• Pixel coordinate listings:
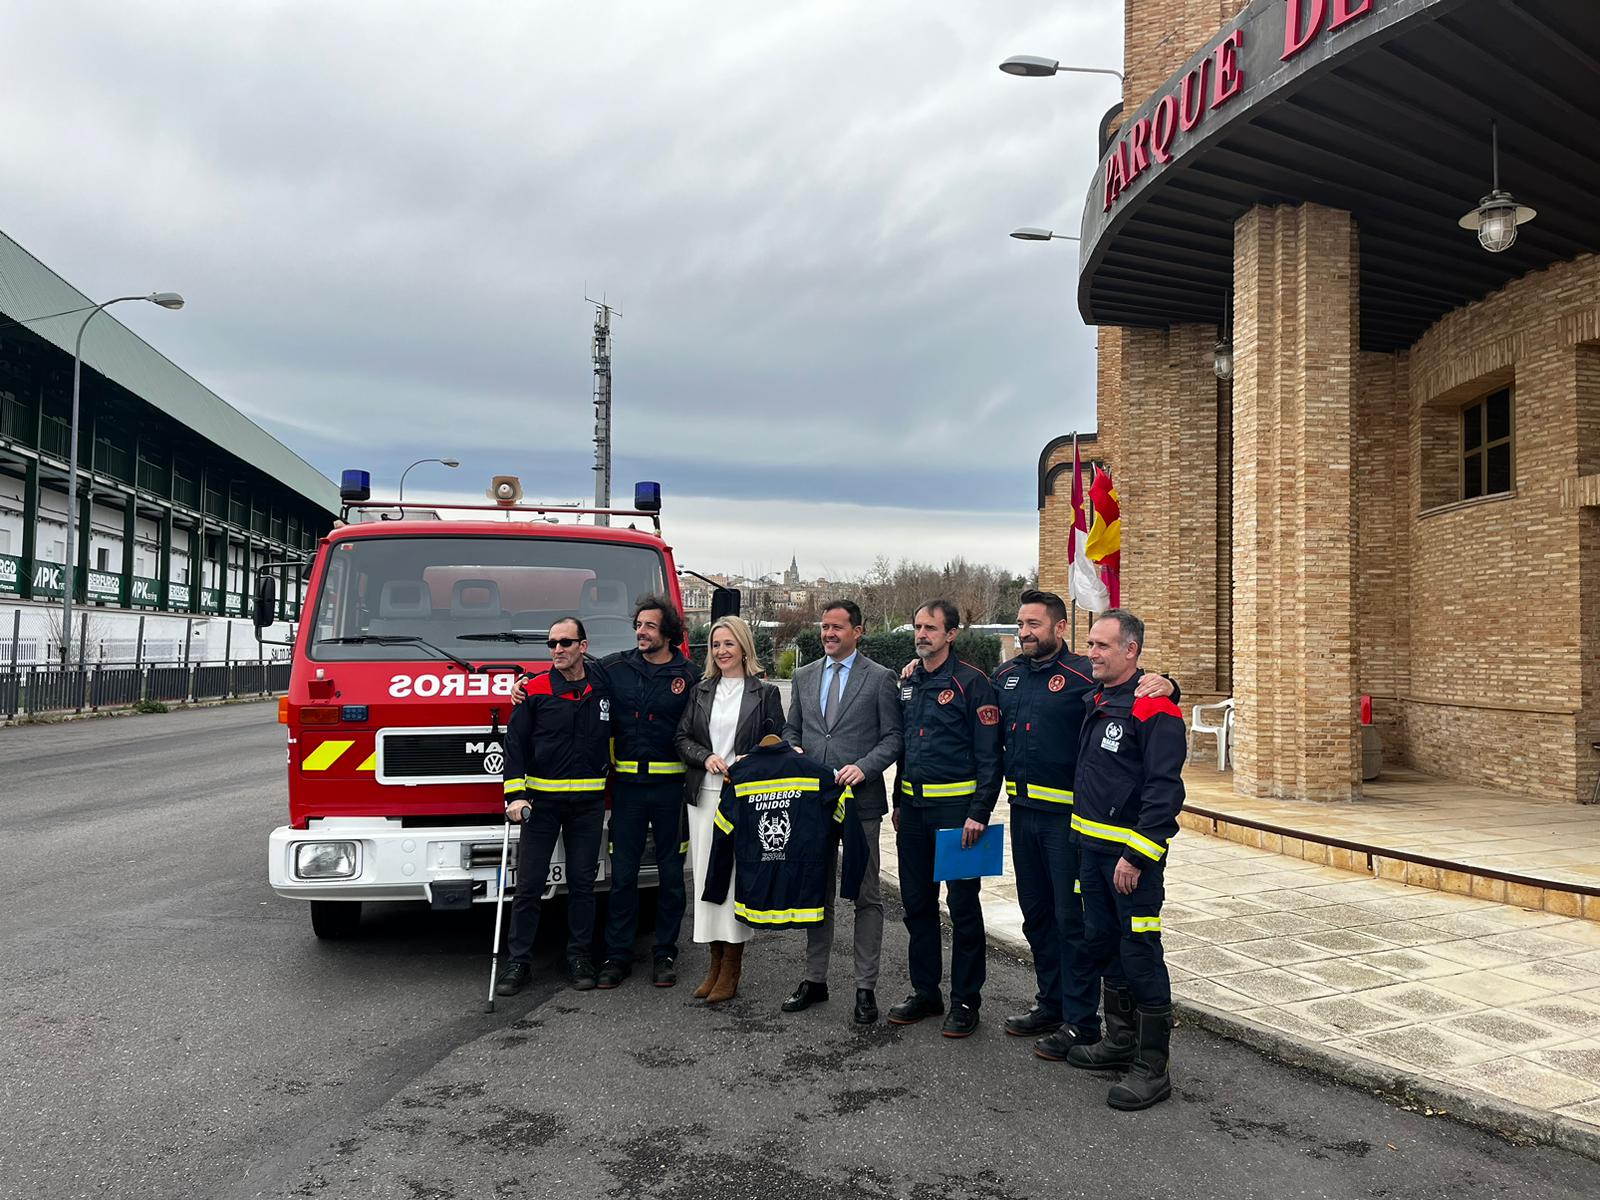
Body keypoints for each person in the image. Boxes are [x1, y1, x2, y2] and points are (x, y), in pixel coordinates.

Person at [992, 590, 1176, 1063]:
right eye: (1020, 623)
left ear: (1058, 628)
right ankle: (1050, 1005)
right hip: (1027, 816)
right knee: (1038, 917)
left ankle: (1080, 1021)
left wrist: (1169, 683)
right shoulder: (1005, 677)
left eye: (1035, 623)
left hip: (1069, 826)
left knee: (1072, 923)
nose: (1025, 631)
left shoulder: (1081, 676)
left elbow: (1141, 702)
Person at [1064, 609, 1187, 1111]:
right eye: (1090, 644)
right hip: (1090, 854)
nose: (1091, 652)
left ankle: (1152, 1067)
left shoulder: (1155, 710)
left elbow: (1164, 791)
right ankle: (1119, 1041)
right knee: (1103, 944)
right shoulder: (1097, 698)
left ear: (1131, 651)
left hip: (1128, 862)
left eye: (1101, 646)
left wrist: (1137, 855)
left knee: (1138, 951)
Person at [780, 599, 903, 1024]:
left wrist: (864, 767)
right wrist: (793, 749)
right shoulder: (803, 675)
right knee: (816, 892)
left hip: (861, 806)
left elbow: (892, 738)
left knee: (867, 896)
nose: (828, 634)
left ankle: (865, 988)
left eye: (836, 627)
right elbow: (792, 728)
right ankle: (815, 980)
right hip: (814, 805)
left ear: (857, 631)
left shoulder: (881, 679)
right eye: (824, 627)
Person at [889, 599, 1001, 1038]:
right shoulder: (908, 682)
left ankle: (966, 1001)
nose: (921, 634)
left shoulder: (973, 683)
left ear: (951, 634)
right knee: (917, 906)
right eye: (917, 626)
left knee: (963, 908)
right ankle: (926, 993)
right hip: (913, 814)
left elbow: (990, 757)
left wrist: (979, 813)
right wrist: (898, 801)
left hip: (959, 817)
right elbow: (903, 749)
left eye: (931, 628)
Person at [495, 616, 612, 995]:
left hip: (588, 806)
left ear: (583, 645)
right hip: (541, 805)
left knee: (582, 885)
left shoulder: (603, 686)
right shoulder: (535, 689)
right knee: (528, 886)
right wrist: (515, 795)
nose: (557, 649)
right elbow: (515, 746)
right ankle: (518, 963)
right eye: (551, 644)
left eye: (565, 643)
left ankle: (579, 957)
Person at [673, 615, 785, 1003]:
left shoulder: (765, 692)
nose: (721, 651)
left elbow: (777, 741)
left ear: (743, 647)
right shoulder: (700, 691)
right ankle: (714, 962)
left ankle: (732, 967)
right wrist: (705, 758)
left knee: (734, 877)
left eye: (728, 644)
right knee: (706, 878)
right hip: (703, 795)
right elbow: (682, 738)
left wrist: (748, 761)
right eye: (716, 645)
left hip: (742, 798)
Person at [596, 595, 699, 989]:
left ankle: (665, 953)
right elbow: (572, 679)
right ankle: (617, 955)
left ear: (668, 632)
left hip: (671, 792)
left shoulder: (689, 676)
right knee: (622, 875)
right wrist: (526, 687)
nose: (641, 632)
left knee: (671, 876)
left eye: (649, 626)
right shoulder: (614, 668)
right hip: (627, 792)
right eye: (638, 625)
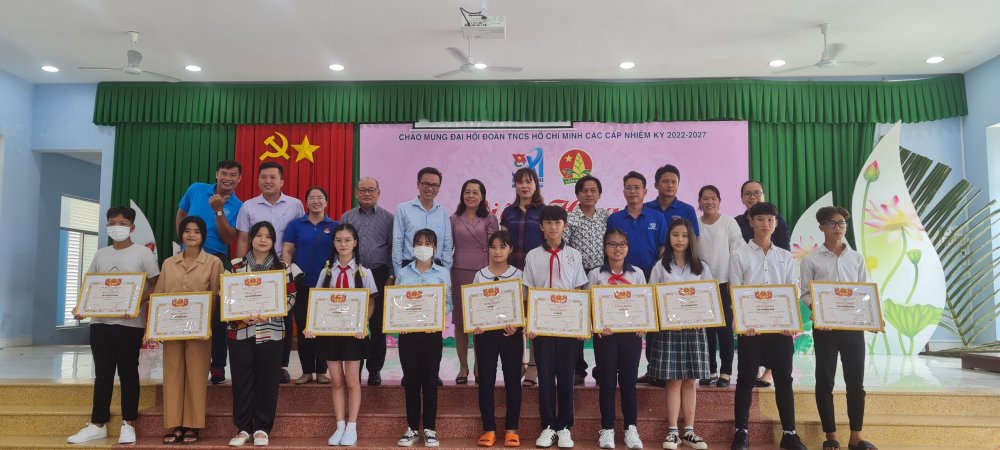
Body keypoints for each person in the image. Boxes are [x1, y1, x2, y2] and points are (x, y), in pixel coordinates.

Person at [67, 206, 160, 445]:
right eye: (112, 223)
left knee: (128, 372)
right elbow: (90, 285)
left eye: (121, 223)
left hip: (129, 324)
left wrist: (137, 301)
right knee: (103, 374)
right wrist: (81, 308)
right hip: (100, 323)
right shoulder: (101, 254)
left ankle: (129, 423)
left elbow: (156, 284)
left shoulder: (143, 253)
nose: (116, 227)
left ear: (132, 227)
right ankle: (98, 424)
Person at [729, 202, 806, 450]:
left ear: (776, 223)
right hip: (751, 330)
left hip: (780, 330)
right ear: (750, 221)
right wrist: (743, 321)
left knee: (784, 380)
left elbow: (791, 292)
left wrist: (790, 322)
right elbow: (735, 291)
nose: (765, 224)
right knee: (745, 380)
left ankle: (789, 433)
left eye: (770, 220)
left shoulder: (785, 257)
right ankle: (741, 432)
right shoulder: (739, 255)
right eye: (760, 219)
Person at [800, 206, 877, 450]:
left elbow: (864, 292)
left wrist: (872, 318)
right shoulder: (811, 259)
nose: (839, 227)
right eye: (833, 223)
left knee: (856, 383)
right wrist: (817, 310)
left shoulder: (857, 258)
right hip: (825, 329)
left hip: (853, 328)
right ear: (822, 227)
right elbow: (805, 293)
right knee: (825, 380)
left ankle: (856, 437)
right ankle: (831, 436)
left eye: (842, 223)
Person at [154, 216, 224, 444]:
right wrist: (156, 328)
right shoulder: (168, 263)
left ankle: (193, 425)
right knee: (172, 374)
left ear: (203, 236)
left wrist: (207, 325)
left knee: (196, 375)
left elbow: (217, 297)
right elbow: (160, 296)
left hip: (199, 331)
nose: (191, 235)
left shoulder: (213, 262)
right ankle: (174, 424)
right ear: (181, 235)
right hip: (171, 330)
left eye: (196, 231)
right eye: (187, 231)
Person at [523, 205, 588, 449]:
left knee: (566, 376)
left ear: (565, 226)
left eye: (558, 222)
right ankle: (548, 425)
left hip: (568, 327)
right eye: (548, 223)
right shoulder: (532, 256)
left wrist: (580, 324)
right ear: (541, 227)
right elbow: (529, 292)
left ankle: (565, 427)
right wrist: (530, 322)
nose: (553, 227)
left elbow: (579, 289)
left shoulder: (574, 255)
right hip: (541, 327)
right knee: (546, 375)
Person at [308, 223, 378, 447]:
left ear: (355, 242)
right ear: (334, 243)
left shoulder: (364, 272)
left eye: (347, 240)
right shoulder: (326, 271)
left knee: (352, 380)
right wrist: (312, 325)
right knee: (336, 380)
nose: (343, 244)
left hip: (354, 334)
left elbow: (371, 303)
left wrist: (362, 323)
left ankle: (352, 426)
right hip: (330, 333)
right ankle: (339, 425)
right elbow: (317, 301)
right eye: (338, 240)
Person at [236, 161, 305, 384]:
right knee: (253, 313)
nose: (268, 181)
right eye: (264, 177)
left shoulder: (295, 205)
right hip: (255, 267)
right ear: (258, 180)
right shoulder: (248, 206)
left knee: (284, 316)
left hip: (282, 268)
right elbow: (243, 238)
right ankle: (254, 359)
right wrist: (239, 270)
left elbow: (299, 235)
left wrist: (289, 269)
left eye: (273, 177)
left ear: (282, 181)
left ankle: (281, 365)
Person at [176, 159, 243, 385]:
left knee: (217, 316)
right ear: (217, 174)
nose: (228, 178)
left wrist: (219, 211)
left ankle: (217, 367)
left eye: (233, 175)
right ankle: (190, 362)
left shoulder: (238, 205)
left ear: (239, 179)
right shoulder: (196, 189)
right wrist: (184, 244)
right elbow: (181, 214)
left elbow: (228, 238)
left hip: (215, 260)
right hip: (188, 257)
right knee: (188, 309)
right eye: (224, 173)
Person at [226, 221, 291, 447]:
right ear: (251, 238)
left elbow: (291, 297)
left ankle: (262, 428)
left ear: (274, 241)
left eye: (268, 236)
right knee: (241, 381)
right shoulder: (235, 266)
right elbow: (226, 297)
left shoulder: (283, 268)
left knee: (268, 380)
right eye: (258, 235)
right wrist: (241, 316)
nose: (263, 240)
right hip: (239, 332)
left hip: (271, 332)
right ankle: (243, 428)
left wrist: (270, 314)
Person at [649, 218, 712, 450]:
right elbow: (652, 297)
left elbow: (709, 299)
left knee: (690, 380)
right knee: (673, 381)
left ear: (691, 239)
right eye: (675, 235)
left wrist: (701, 318)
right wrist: (666, 319)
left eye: (685, 235)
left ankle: (689, 431)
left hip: (695, 330)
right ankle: (673, 431)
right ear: (669, 237)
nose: (680, 239)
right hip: (670, 331)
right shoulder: (660, 267)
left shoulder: (701, 267)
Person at [606, 171, 667, 386]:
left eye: (637, 187)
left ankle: (653, 369)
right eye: (629, 188)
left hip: (649, 276)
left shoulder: (657, 217)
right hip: (621, 276)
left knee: (649, 324)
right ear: (623, 191)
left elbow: (663, 248)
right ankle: (611, 369)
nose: (633, 191)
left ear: (645, 191)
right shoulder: (614, 218)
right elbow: (611, 246)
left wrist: (656, 272)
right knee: (619, 322)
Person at [395, 229, 452, 448]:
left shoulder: (442, 273)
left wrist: (435, 317)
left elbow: (448, 303)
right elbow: (396, 302)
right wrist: (401, 321)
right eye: (419, 243)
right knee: (410, 382)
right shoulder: (403, 273)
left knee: (429, 382)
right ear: (412, 246)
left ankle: (430, 429)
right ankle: (412, 429)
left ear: (435, 248)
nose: (423, 247)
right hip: (408, 335)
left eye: (428, 243)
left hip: (431, 335)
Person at [589, 229, 645, 450]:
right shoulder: (596, 274)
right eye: (612, 244)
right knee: (607, 384)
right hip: (606, 337)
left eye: (622, 244)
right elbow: (589, 304)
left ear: (628, 248)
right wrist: (597, 325)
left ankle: (631, 428)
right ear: (605, 248)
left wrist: (643, 323)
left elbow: (644, 303)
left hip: (631, 337)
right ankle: (607, 429)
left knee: (629, 384)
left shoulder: (637, 274)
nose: (617, 248)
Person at [733, 180, 791, 388]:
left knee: (783, 371)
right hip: (749, 299)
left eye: (757, 193)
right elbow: (736, 285)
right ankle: (755, 370)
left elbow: (784, 249)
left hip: (775, 296)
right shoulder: (736, 223)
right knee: (747, 372)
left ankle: (768, 372)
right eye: (748, 193)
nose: (752, 197)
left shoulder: (778, 222)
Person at [471, 230, 524, 448]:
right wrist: (475, 323)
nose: (497, 251)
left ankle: (511, 429)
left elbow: (524, 305)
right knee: (486, 381)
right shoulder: (480, 275)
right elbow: (474, 305)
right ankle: (489, 429)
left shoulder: (518, 274)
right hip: (486, 335)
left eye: (502, 247)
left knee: (513, 381)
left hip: (511, 334)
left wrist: (517, 325)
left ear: (510, 249)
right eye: (493, 247)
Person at [340, 177, 395, 386]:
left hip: (380, 274)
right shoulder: (347, 217)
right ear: (356, 193)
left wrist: (391, 275)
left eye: (371, 190)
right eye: (362, 190)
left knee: (378, 325)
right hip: (354, 274)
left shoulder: (388, 218)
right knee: (355, 322)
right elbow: (340, 246)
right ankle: (355, 369)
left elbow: (392, 248)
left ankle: (374, 370)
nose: (367, 194)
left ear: (378, 193)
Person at [281, 187, 337, 385]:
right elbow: (287, 251)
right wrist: (286, 277)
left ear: (326, 202)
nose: (316, 201)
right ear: (306, 202)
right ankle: (306, 371)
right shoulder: (295, 225)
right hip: (301, 283)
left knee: (323, 327)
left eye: (320, 198)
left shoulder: (334, 226)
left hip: (326, 285)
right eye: (311, 198)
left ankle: (321, 370)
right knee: (304, 326)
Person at [450, 179, 499, 385]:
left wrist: (491, 275)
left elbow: (495, 248)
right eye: (467, 192)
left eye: (475, 192)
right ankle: (463, 366)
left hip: (483, 273)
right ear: (462, 195)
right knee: (460, 323)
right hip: (459, 272)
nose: (471, 196)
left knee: (481, 322)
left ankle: (480, 366)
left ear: (482, 196)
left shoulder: (490, 218)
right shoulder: (453, 219)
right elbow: (448, 246)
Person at [500, 167, 545, 386]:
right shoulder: (508, 213)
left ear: (536, 185)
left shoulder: (544, 211)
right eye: (520, 182)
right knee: (515, 318)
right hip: (512, 271)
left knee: (534, 319)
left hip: (536, 272)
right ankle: (519, 362)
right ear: (515, 186)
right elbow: (502, 243)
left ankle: (533, 367)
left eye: (529, 181)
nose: (524, 186)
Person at [696, 185, 744, 388]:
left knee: (724, 331)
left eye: (713, 198)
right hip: (703, 285)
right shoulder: (695, 224)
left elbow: (737, 254)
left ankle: (726, 372)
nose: (709, 202)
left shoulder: (729, 223)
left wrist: (734, 281)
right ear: (699, 202)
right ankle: (710, 371)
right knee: (706, 331)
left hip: (725, 283)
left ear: (719, 201)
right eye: (705, 198)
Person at [564, 175, 608, 385]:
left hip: (602, 276)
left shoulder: (606, 217)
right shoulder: (570, 218)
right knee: (578, 323)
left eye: (593, 190)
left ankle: (602, 368)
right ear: (577, 194)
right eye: (584, 190)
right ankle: (578, 369)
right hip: (578, 276)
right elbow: (564, 247)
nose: (589, 194)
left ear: (599, 194)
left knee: (601, 323)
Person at [392, 167, 454, 275]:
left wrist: (446, 272)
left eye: (434, 185)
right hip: (409, 267)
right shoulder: (403, 209)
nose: (430, 188)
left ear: (439, 188)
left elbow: (447, 245)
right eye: (426, 184)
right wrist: (398, 273)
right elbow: (397, 242)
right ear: (418, 184)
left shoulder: (443, 212)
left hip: (436, 269)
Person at [644, 164, 700, 235]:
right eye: (665, 181)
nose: (670, 185)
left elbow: (693, 238)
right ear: (656, 185)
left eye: (674, 182)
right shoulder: (645, 208)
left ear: (678, 185)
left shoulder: (688, 210)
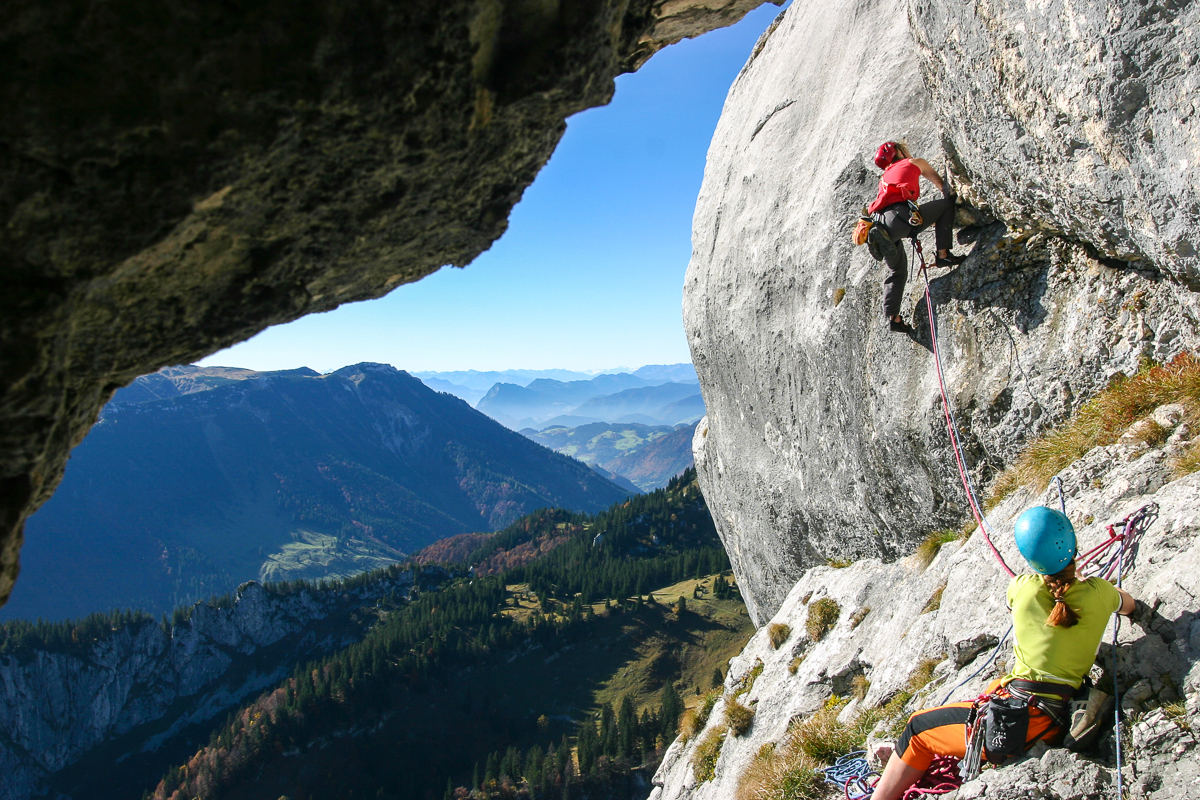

• What is required: Up to and including the line containing "right hip: (1027, 816)", repeat every line from the start of the data, but none of the pictures.

• Output for this task:
Body keypoints for each person in the image. Boxes are [x1, y1, x2, y2] and points are (x, y), in pixel coordinates.

Person at [992, 590, 1176, 1063]:
right eye: (1020, 623)
left ear: (1058, 628)
right ankle: (1050, 1005)
right hip: (1027, 816)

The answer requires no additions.